In 2004, Pryor was voted number one on Comedy Central's list of the 100 Greatest Stand-ups of All Time. In a 2005 British poll to find "The Comedian's Comedian", Pryor was voted the 10th-greatest comedy act ever by fellow comedians and comedy insiders.
On December 19, 2005, BET aired a Pryor special, titled The Funniest Man Dead or Alive. It included commentary from fellow comedians, and insight into his upbringing.
Pryor was posthumously awarded the Grammy Lifetime Achievement Award in 2006.
In the episode "Taxes and Death or Get Him to the Sunset Strip"(2012), the voice of Richard Pryor is played by Eddie Griffin in the satirical TV show Black Dynamite.

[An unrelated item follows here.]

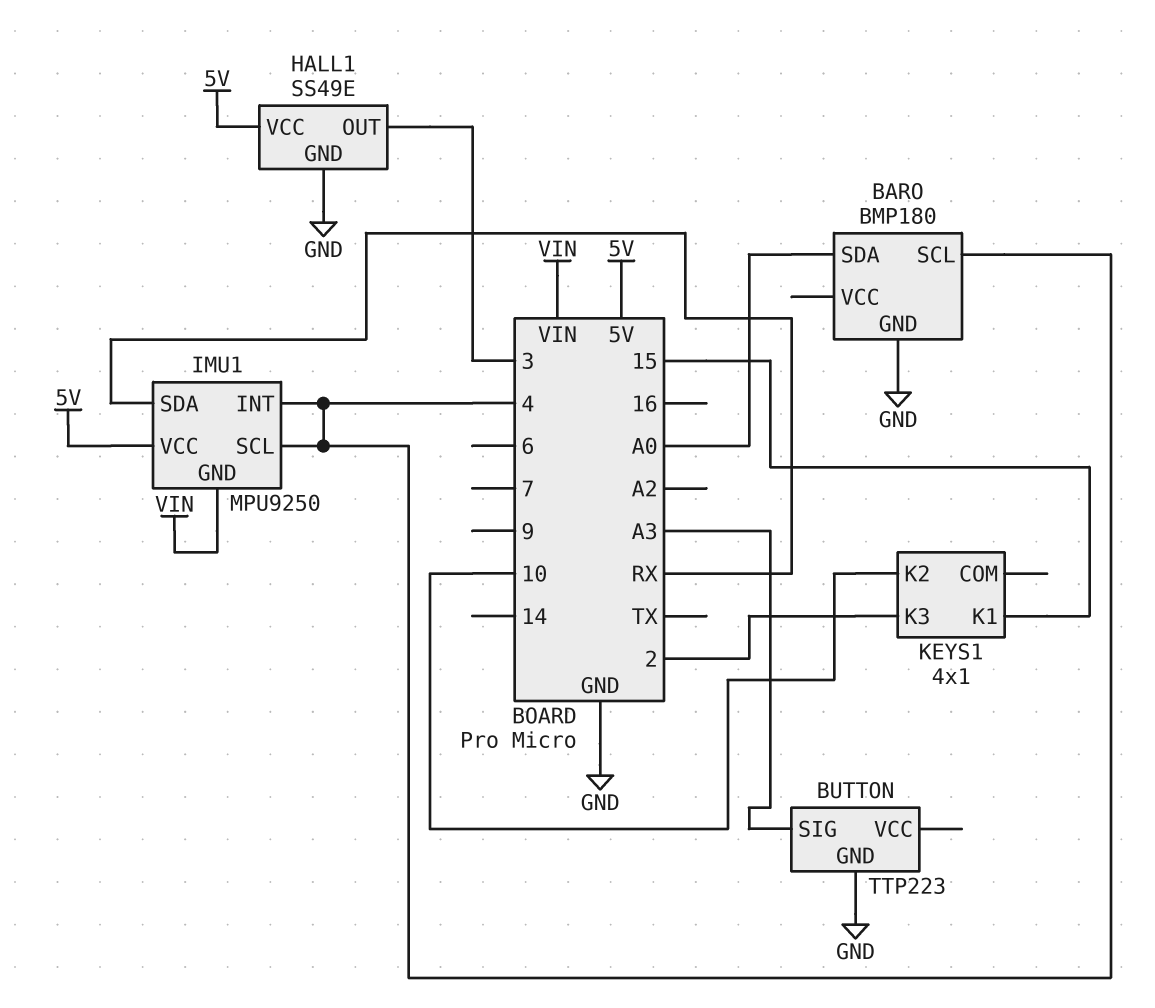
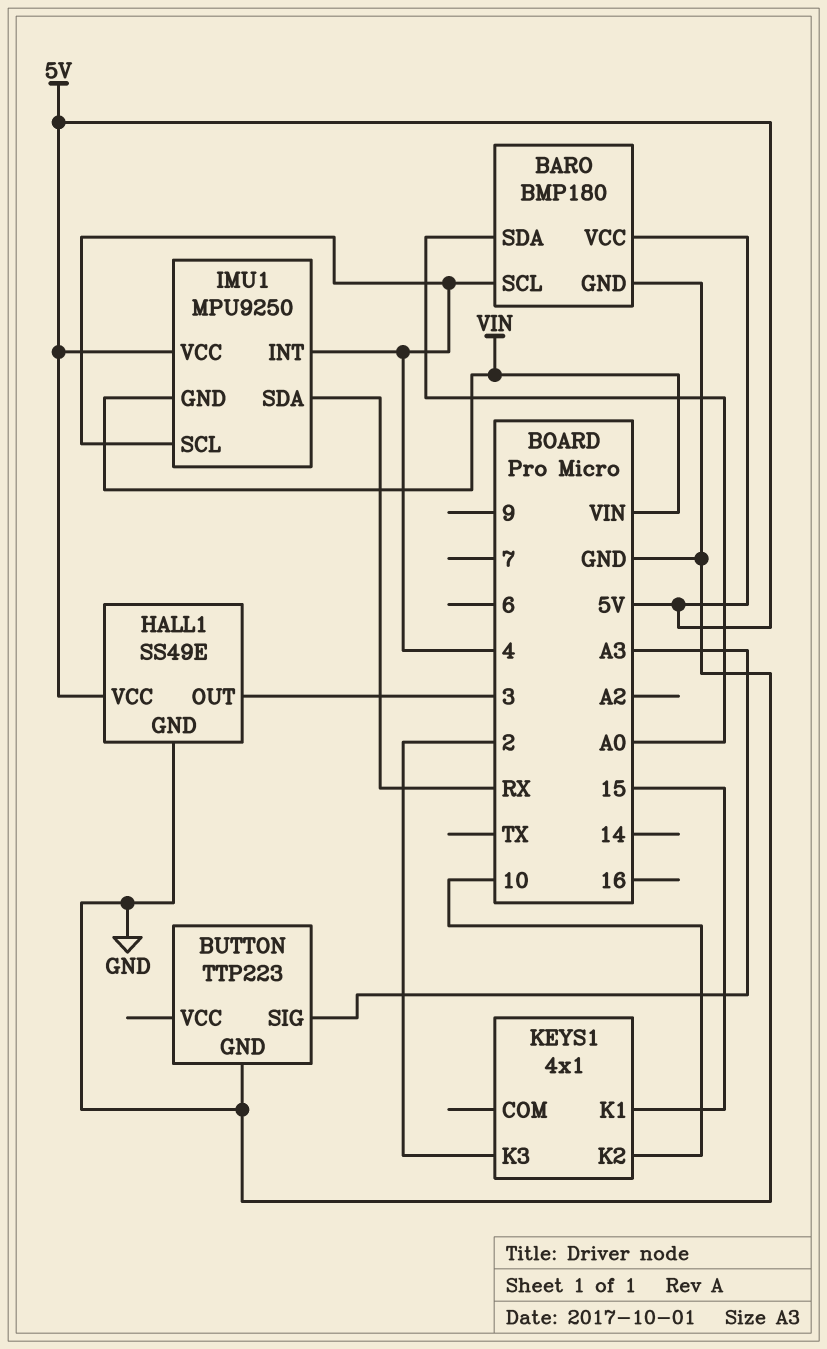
BARO pin VCC: none -> 5V

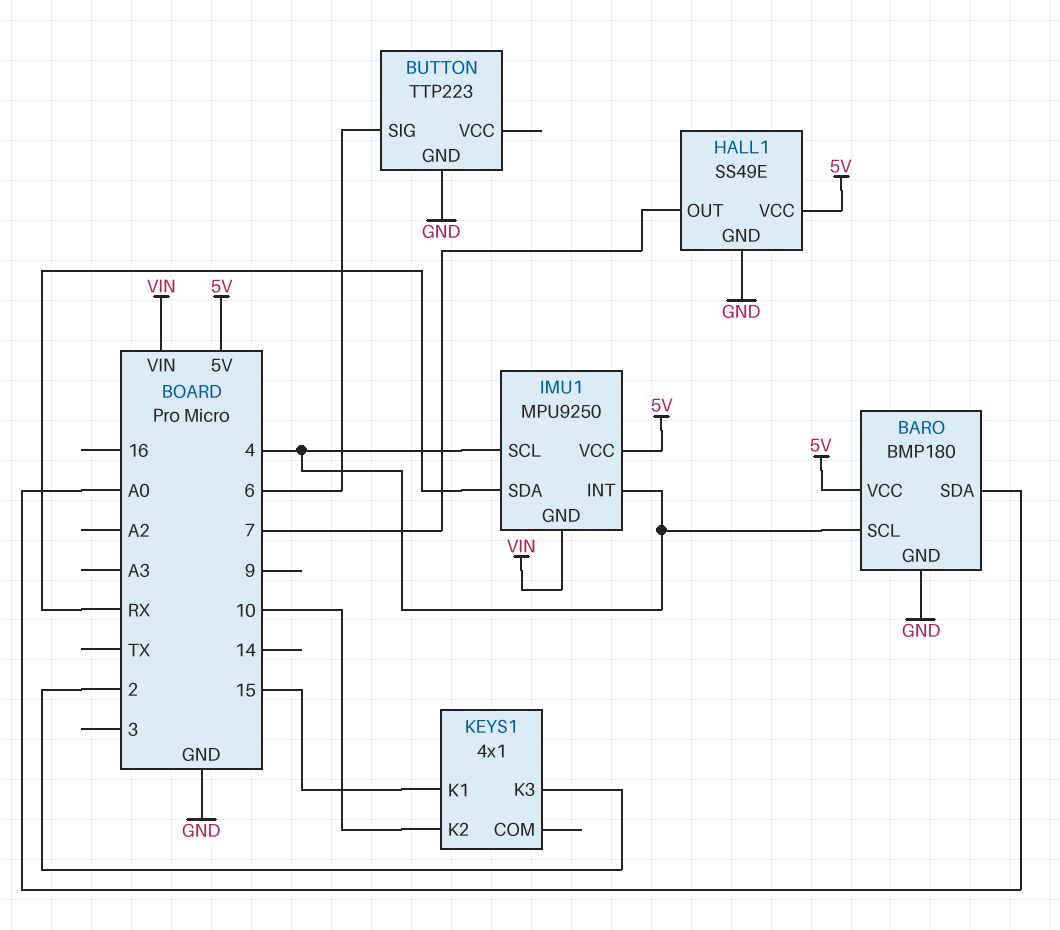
BUTTON pin SIG: A3 -> 6
HALL1 pin OUT: 3 -> 7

A planned biopic, entitled Richard Pryor: Is It Something I Said?, was being produced by Chris Rock and Adam Sandler. The film would have starred Marlon Wayans as the young Pryor. Other actors previously attached include Mike Epps and Eddie Murphy. The film would have been directed by Bill Condon and was still in development with no release date, as of February 2013.
The biopic remained in limbo, and went through several producers until it was announced in January 2014 that it was being backed by The Weinstein Company with Lee Daniels as Director. It was further announced, in August 2014, that the biopic will have Oprah Winfrey as Producer and will star Mike Epps as Pryor.
Artist Preston Jackson created a life-sized bronze statue in dedication to the beloved Comedian and named it "Richard Pryor: More than Just a Comedian". It was placed at the corner of State and Washington Streets in downtown Peoria, on May 1, 2015, close to the neighborhood in which he grew up with his mother. The unveiling was held Sunday, May 3, 2015.
Pryor also had relationships with actresses Pam Grier and Margot Kidder. In 2018, Quincy Jones and Jennifer Lee claimed that Pryor had a sexual relationship with Marlon Brando, and that Pryor was open about his bisexuality with his friends. Pryor's daughter Rain later disputed the claim. In his autobiography, Pryor admitted to having a two-week sexual relationship with a transvestite, which he called "two weeks of being gay".